* What the task asks *
Would you write out the entries again, exactly as they are, but without images?

* Study material *
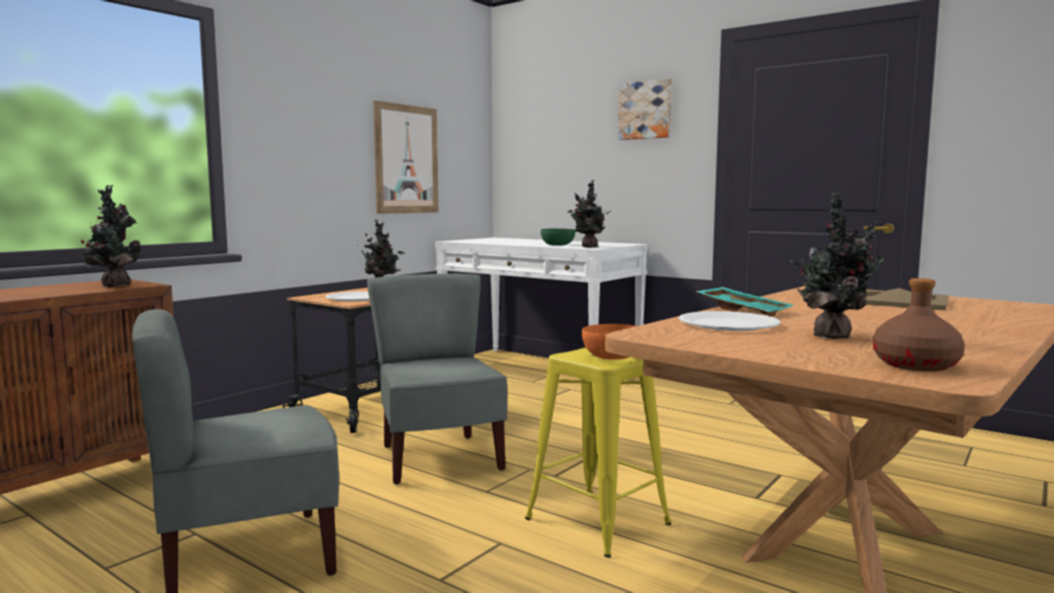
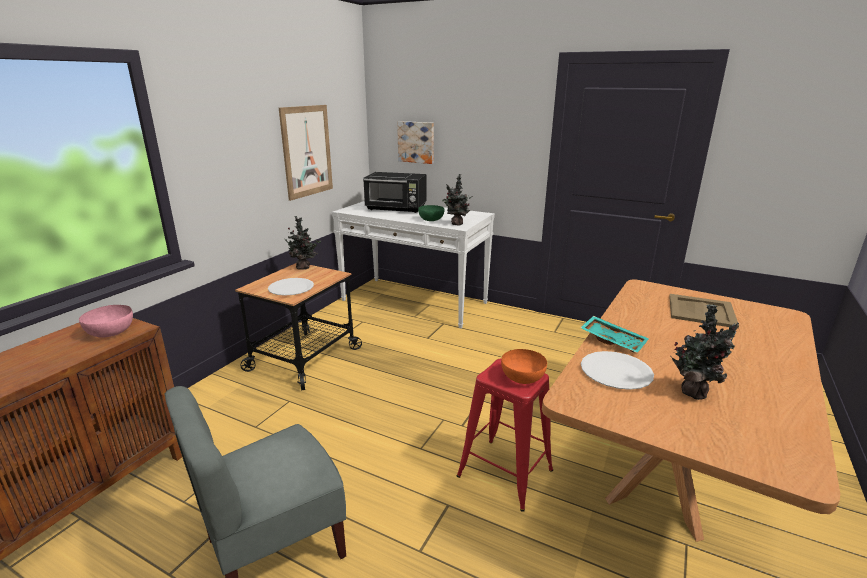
camera: 10 degrees left, 15 degrees up
potted plant [81,185,142,286] -> pink bowl [79,305,133,337]
grey chair [367,274,508,484] -> none
yellow stool [525,347,671,557] -> red stool [457,359,553,512]
picture [618,78,672,140] -> picture moved to [397,121,434,164]
brown bottle [873,278,965,371] -> none
none -> black microwave [363,172,427,213]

* Response to the task *
camera: 10 degrees left, 15 degrees up
potted plant [81,185,142,286] -> pink bowl [79,305,133,337]
grey chair [367,274,508,484] -> none
yellow stool [525,347,671,557] -> red stool [457,359,553,512]
picture [618,78,672,140] -> picture moved to [397,121,434,164]
brown bottle [873,278,965,371] -> none
none -> black microwave [363,172,427,213]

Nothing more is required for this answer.